L’economia è cresciuta a una media del 4% negli ultimi 10 anni, cosicché il Paese è ai primi posti fra i sistemi più dinamici e aperti (conta 59 accordi di libero scambio, leader al mondo in questa classifica). Gli investimenti stranieri sono triplicati, così come il PIL. Il Cile è considerato sicuro per fare affari, il che gli è valso, insieme agli eccellenti risultati macroeconomici, l’ingresso nel 2011 nel ristretto gruppo delle nazioni dell’OCSE, l’Organizzazione per la Cooperazione e lo Sviluppo Economico che comprende i 34 Paesi più ricchi del pianeta.

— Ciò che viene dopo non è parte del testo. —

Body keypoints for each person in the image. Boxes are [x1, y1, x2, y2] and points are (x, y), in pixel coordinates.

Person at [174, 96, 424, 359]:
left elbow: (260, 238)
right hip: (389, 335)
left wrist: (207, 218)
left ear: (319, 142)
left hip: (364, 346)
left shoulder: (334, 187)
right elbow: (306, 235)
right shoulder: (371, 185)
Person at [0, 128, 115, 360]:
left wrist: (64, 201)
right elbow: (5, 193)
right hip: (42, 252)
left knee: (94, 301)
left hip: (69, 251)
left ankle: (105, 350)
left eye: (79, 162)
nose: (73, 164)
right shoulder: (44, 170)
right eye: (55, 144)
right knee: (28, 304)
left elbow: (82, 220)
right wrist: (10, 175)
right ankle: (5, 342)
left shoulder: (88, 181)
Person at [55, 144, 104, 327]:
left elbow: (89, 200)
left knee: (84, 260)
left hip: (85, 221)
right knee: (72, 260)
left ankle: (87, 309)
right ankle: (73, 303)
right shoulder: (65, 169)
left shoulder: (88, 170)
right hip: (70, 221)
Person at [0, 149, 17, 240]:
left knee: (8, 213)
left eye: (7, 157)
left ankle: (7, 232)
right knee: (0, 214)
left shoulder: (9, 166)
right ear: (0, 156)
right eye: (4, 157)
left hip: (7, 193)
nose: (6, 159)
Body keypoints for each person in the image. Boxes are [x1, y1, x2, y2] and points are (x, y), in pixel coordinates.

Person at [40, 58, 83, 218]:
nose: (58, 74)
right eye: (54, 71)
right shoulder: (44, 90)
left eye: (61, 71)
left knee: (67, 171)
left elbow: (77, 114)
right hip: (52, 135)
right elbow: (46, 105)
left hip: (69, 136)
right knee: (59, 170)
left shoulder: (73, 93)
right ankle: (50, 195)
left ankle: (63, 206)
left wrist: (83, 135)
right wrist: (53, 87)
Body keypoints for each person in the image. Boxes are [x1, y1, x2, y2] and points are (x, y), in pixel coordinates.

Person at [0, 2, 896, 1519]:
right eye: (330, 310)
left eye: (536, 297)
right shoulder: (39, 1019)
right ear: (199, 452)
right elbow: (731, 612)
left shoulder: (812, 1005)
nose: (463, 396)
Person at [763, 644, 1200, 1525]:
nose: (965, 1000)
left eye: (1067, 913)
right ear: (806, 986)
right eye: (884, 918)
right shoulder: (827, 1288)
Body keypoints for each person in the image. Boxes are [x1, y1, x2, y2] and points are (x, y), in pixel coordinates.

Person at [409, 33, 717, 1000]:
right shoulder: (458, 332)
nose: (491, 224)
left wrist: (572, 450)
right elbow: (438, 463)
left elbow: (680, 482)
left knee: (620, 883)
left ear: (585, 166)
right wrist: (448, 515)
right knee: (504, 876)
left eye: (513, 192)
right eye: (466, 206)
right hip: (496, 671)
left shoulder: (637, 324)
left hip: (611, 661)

Nonostante ciò, in Cile esiste ancora un alto tasso di povertà (14% della popolazione). Oltre il 50% dei cittadini vive con un salario inferiore ai 400 dollari mensili, mentre la ricchezza accumulata è fortemente concentrata. Uno studio recente realizzato dalla stessa OCSE identifica il Cile come lo Stato con le maggiori disuguaglianze non solo all’interno dell’Organizzazione, ma addirittura dell’intero pianeta. È giusto affermare che il Paese è più ricco oggi che vent’anni fa e che in qualche modo l’intera popolazione ha tratto benefici da questa crescita. Però è vero anche che solo una parte marginale di questa ricchezza è servita a migliorare le condizioni degli abitanti, mentre i maggiori benefici sono stati riservati agli investitori stranieri e a una ristretta élite nazionale a essi vincolata.

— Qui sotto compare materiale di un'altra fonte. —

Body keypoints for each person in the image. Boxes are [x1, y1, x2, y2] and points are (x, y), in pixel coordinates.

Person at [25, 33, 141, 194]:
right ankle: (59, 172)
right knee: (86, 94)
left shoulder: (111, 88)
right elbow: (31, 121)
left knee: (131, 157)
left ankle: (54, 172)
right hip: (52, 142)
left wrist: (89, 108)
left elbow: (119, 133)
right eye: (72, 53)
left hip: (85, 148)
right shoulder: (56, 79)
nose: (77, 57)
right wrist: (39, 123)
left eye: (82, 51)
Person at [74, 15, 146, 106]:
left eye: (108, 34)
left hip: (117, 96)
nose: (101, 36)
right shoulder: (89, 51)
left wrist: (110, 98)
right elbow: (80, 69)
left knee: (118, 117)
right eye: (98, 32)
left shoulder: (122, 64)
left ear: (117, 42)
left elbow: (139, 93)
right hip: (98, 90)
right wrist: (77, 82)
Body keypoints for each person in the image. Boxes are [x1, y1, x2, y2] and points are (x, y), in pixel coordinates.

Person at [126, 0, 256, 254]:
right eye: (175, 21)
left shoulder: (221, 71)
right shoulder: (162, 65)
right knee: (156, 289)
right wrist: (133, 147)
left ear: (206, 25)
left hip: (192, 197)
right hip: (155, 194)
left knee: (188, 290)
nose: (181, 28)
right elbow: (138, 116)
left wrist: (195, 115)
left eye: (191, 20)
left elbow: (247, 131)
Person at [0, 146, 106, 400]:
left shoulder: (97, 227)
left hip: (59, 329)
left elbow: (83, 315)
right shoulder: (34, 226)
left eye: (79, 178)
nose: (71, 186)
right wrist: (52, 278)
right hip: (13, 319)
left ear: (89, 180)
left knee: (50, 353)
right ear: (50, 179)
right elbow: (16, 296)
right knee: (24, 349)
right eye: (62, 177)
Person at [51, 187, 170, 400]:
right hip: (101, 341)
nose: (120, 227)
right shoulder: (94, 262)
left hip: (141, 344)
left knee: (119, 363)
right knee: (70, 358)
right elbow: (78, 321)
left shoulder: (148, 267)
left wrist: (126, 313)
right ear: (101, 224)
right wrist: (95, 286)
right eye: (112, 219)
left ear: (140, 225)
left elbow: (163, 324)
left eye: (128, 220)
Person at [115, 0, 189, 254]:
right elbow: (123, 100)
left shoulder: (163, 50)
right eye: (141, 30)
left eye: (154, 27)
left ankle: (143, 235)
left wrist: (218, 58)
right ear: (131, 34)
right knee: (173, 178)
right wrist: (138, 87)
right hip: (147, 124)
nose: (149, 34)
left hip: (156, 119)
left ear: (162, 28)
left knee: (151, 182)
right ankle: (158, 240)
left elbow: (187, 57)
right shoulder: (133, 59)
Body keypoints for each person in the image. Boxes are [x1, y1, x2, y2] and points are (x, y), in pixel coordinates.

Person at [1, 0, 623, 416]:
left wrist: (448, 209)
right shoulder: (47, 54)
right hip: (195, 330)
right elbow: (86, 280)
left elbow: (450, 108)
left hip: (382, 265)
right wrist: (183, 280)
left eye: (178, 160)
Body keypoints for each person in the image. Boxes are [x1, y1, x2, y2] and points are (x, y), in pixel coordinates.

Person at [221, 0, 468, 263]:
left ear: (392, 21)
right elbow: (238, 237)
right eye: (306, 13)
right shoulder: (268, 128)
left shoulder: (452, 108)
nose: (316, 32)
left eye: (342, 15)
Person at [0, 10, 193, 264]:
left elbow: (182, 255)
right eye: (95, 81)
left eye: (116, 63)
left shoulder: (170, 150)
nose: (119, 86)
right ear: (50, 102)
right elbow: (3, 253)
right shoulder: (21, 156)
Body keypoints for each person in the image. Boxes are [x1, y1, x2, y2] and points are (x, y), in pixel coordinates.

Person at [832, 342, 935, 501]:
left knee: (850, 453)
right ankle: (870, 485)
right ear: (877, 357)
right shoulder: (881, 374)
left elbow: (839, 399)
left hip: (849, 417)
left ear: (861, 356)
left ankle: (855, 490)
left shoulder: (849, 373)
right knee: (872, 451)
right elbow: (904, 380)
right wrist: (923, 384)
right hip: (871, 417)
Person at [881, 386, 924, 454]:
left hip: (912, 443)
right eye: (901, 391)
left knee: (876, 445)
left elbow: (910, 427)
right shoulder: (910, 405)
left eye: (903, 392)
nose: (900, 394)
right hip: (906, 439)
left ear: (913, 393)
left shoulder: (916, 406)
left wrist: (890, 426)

Per tale ragione, i settori che si oppongono a questa visione neoliberale dello sviluppo in Cile invitano a esprimere il loro disaccordo all’atto di riconciliazione previsto per il 9 settembre. Gli argomenti di questa opposizione – che ha le sue radici nelle università e nelle scuole superiori che da diversi anni sono attive nel richiedere un cambio delle politiche sociali ed economiche del Paese – insistono sulle grandi ingiustizie che permangono. In Cile studiare all’università comporta il maggior costo al mondo per le famiglie, non solo in termini reali (oltre 3000 dollari annuali) ma in relazione agli introiti familiari, che devono dedicare in media l’85% delle loro risorse per sostenere i figli. I sistemi di sanità, educazione e previdenza sono privati e quest’ultimo settore -privatizzato dalla dittatura – nell’ultimo anno è stato duramente criticato in quanto le assicurazioni che lo gestiscono non stanno erogando pensioni sufficienti ai loro clienti, adesso che la prima generazione di lavoratori si sta ritirando.

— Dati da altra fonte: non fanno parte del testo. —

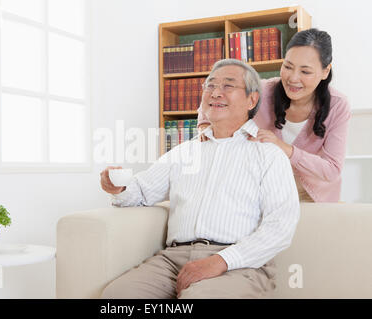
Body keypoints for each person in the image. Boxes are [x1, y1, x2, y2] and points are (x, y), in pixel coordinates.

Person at [99, 59, 300, 299]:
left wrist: (221, 261)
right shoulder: (183, 153)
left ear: (251, 99)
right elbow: (141, 192)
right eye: (210, 85)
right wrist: (119, 188)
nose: (216, 92)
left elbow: (280, 227)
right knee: (118, 296)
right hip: (173, 260)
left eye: (228, 86)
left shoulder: (269, 155)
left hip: (239, 265)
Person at [198, 28, 351, 203]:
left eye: (305, 72)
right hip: (265, 191)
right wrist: (204, 125)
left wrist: (284, 148)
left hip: (313, 198)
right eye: (288, 66)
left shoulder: (338, 105)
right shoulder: (263, 91)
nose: (293, 78)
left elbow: (332, 169)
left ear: (325, 71)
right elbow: (216, 95)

Ciononostante, l’economia è solo la faccia visibile delle critiche rivolte al Cile contemporaneo. I cileni, quelli che sono stati vittime della dittatura, che hanno perso familiari e amici, o che sono stati costretti all’esilio, chiedono giustizia e un riconoscimento delle responsabilità. Cardenas insiste nel chiedere se è giusto o possibile perdonare, quando coloro che sono gli eredi del regime dittatoriale che oggi occupano i posti di comando si rifiutano di chiedere perdono o, come il Presidente della Repubblica, insistono nel voler attribuire colpe condivise a entrambe le parti politiche, evitando quindi la questione di fondo del riconoscimento dei crimini, delle violazioni della dignità umana e delle Istituzioni perpetrate dal regime militare. O ancora, se è possibile perdonare quando i nomi dei responsabili non sono conosciuti, poiché quasi nessun processo è stato portato a termine, come nel caso dello stesso Augusto Pinochet, morto nell’impunità.